To avoid this, closure compiler must be made aware of all symbols not must not be minimised, e.g. in the above example, createElement and className must not be minimised.

Closure compiler has the concept of externs which have a similar role to TypeScript declaration files. They declare the types of an external library that will be included in the closure compilation. Closure uses those types to do both type checking, and to avoid minifying any symbol names used by the libraries.

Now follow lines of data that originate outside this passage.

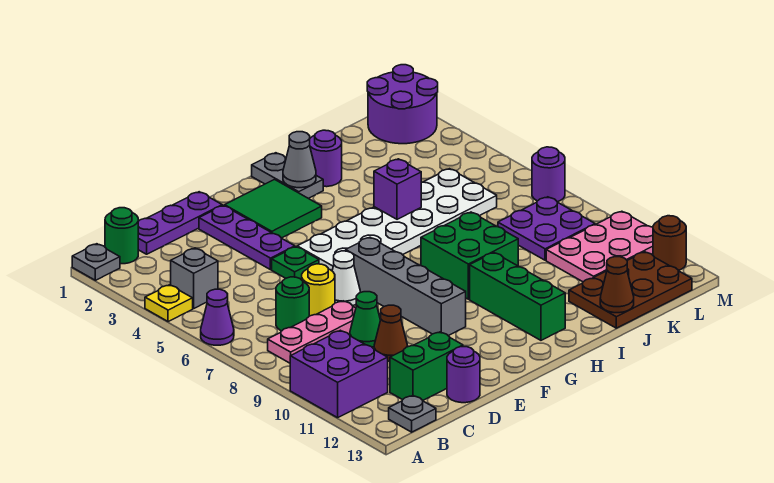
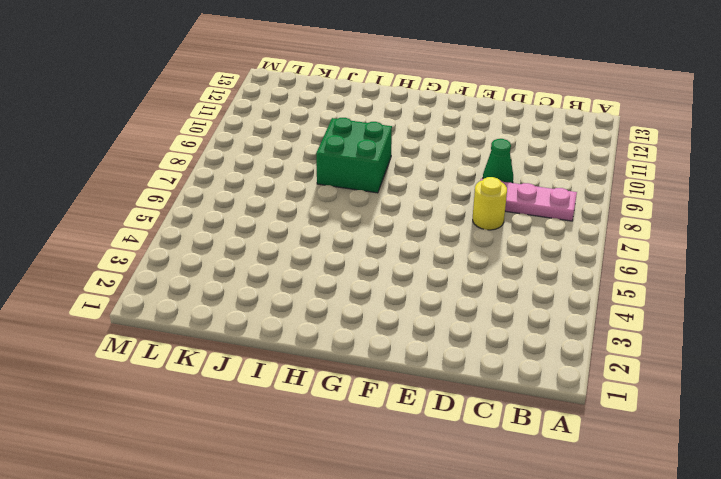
none -> grey 1x1 plate [72,244,120,280]
none -> yellow 1x1 plate [145,285,193,322]
none -> purple 1x1 cone [201,289,234,345]
none -> purple 2x2 brick [290,330,388,418]

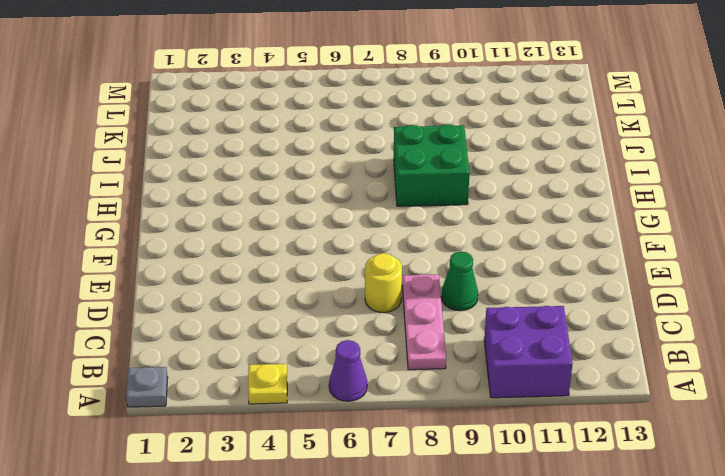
none -> green 1x1 round brick [105,208,138,264]
none -> grey 1x1 brick [171,248,218,308]
none -> grey 1x1 plate [389,396,436,432]
none -> purple 1x3 plate [138,192,222,254]

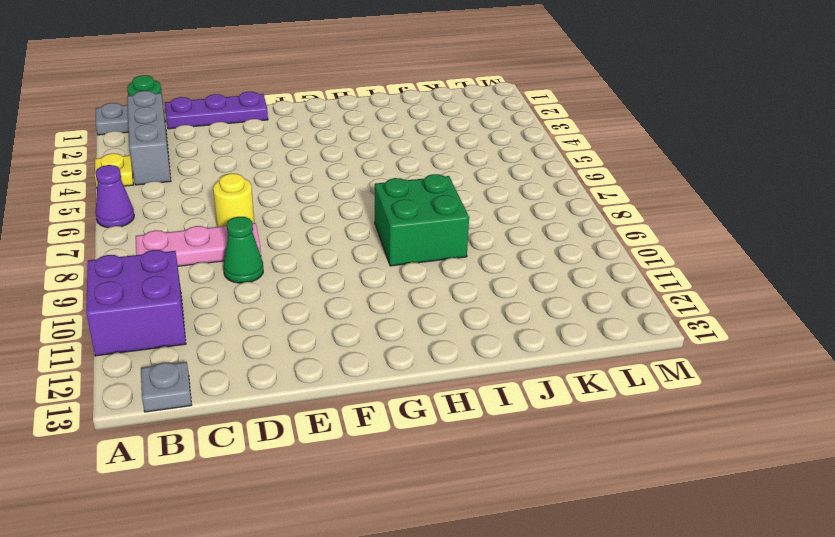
grey 1x3 brick [127,91,171,185] -> grey 1x1 brick [171,248,218,308]
none -> green 1x1 round brick [276,277,309,331]
none -> green 1x2 brick [390,332,463,400]
none -> brown 1x1 cone [374,305,408,361]
none -> purple 1x1 round brick [447,347,480,403]

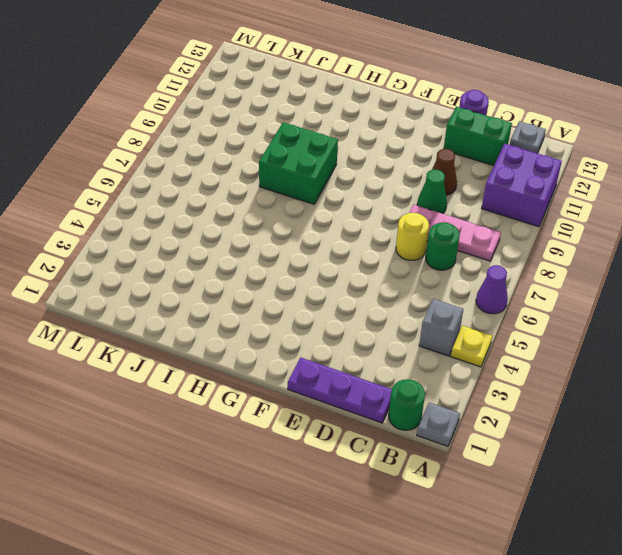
none -> purple 1x3 plate [199,205,295,270]
none -> green 1x1 plate [272,247,319,280]
none -> white 1x1 cone [332,251,360,306]
none -> green 2x2 tile [225,179,322,238]

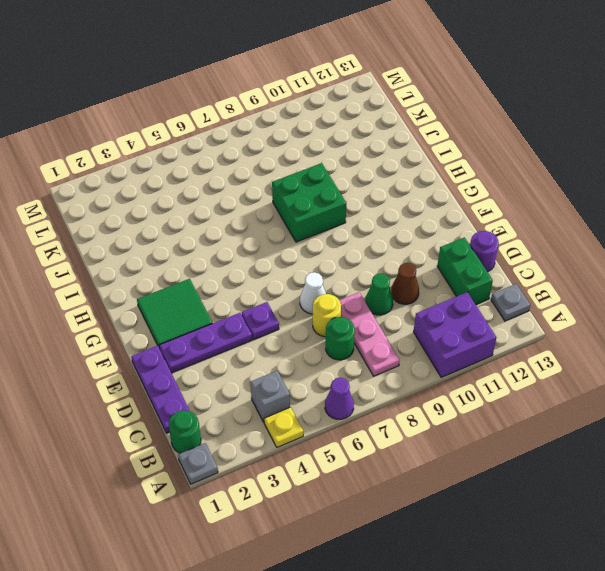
purple 1x1 plate [242,302,279,339] -> green 1x1 plate [272,247,319,280]
none -> white 2x6 plate [297,169,497,271]
none -> grey 1x4 brick [346,237,466,336]
none -> grey 1x2 plate [252,153,323,198]
none -> green 1x3 brick [470,253,565,340]

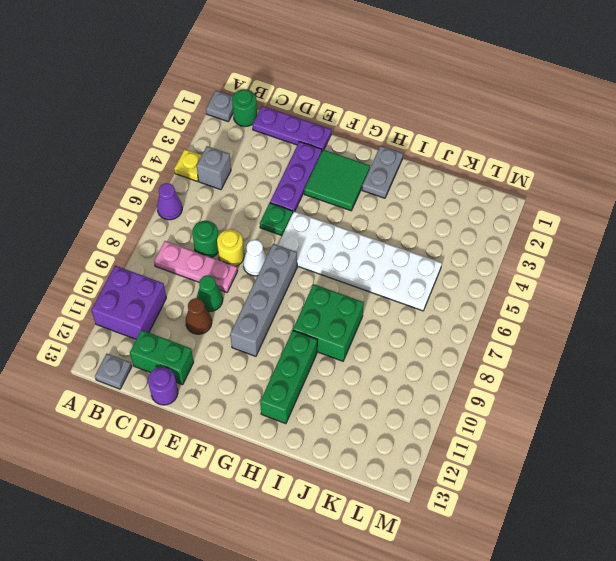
none -> purple 1x1 round brick [310,130,342,187]
none -> brown 2x3 plate [569,252,692,328]
none -> purple 2x2 plate [498,197,595,260]
none -> pink 2x3 plate [546,211,653,282]

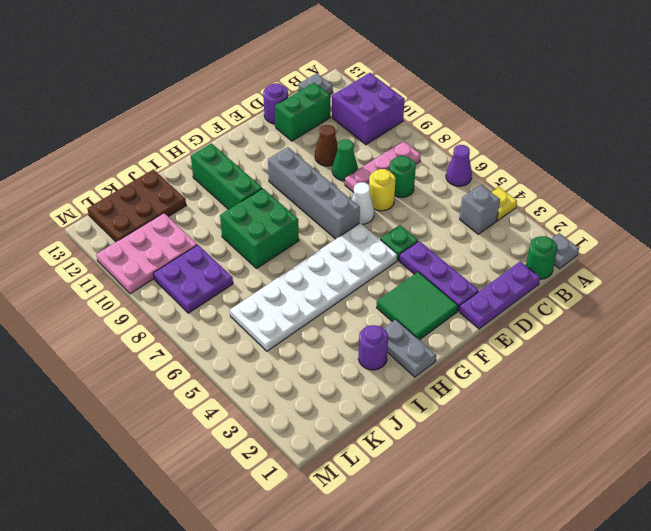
none -> purple 2x2 round brick [367,65,438,144]
none -> purple 1x1 round brick [532,147,565,202]
none -> brown 1x1 round brick [653,216,686,270]
none -> grey 1x1 cone [283,132,316,188]

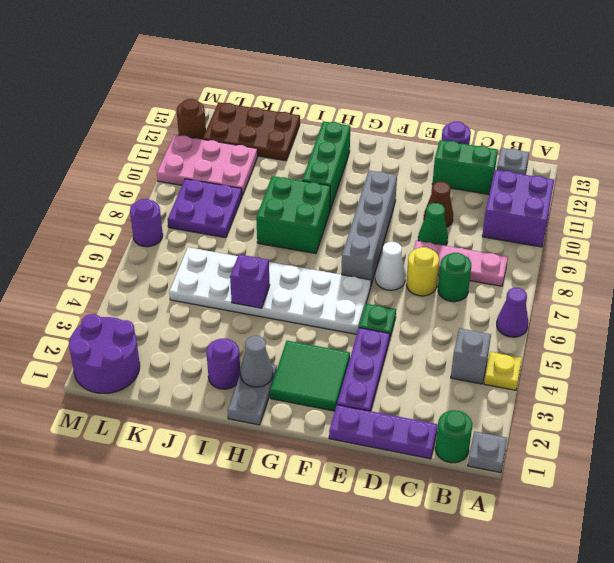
none -> brown 1x1 cone [600,257,634,313]

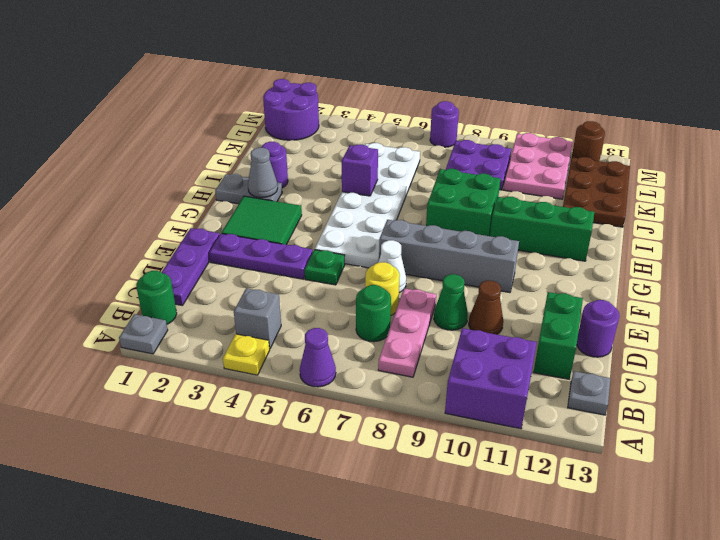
none -> brown 1x1 cone [600,257,634,313]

However, as we use TypeScript for type checking our generated externs only need to include the symbol names and not the type information.

How it works

Most libraries we use now include TypeScript declaration files, which include all the symbols used by a library. So this tool generates externs for a library in 4 steps:

  1. Search for declaration files under the globs specified in your library definition, usually node_modules/<library name>/**/*.d.ts and node_modules/@types/<library name>/**/*.d.ts.
  2. Parse and traverse the declaration files for symbols that must not be minified, e.g. property names, class names. For a full list see findSymbolNames in get_external_symbols.ts.
  3. Recurse into any imported declaration files.
  4. Write the found symbols into <out>/<libary name>.js.

Caveats

  • The generated externs only contain symbol data, no type information.
  • Only main imports are supported. Imports like require('foo/bar') will have unpredictable results.

Releasing

  • Bump the version of package.json to a meaningful version for the changes since the last release (we follow semver).
  • To do a dry-run of the release and what would go out in the package you can manually execute the npm-publish workflow on the main branch. It will do a dry-run publish (not actually publish the new version).
  • Draft a new release in the github project - please use a tag named vX.X.X (where X.X.X is the new to-be-releases semver of the package - please add as many detail as possible to the release description.
  • Once you're ready, Publish the release. Publishing will trigger the npm-publish workflow on the tag and do the actual publish to npm.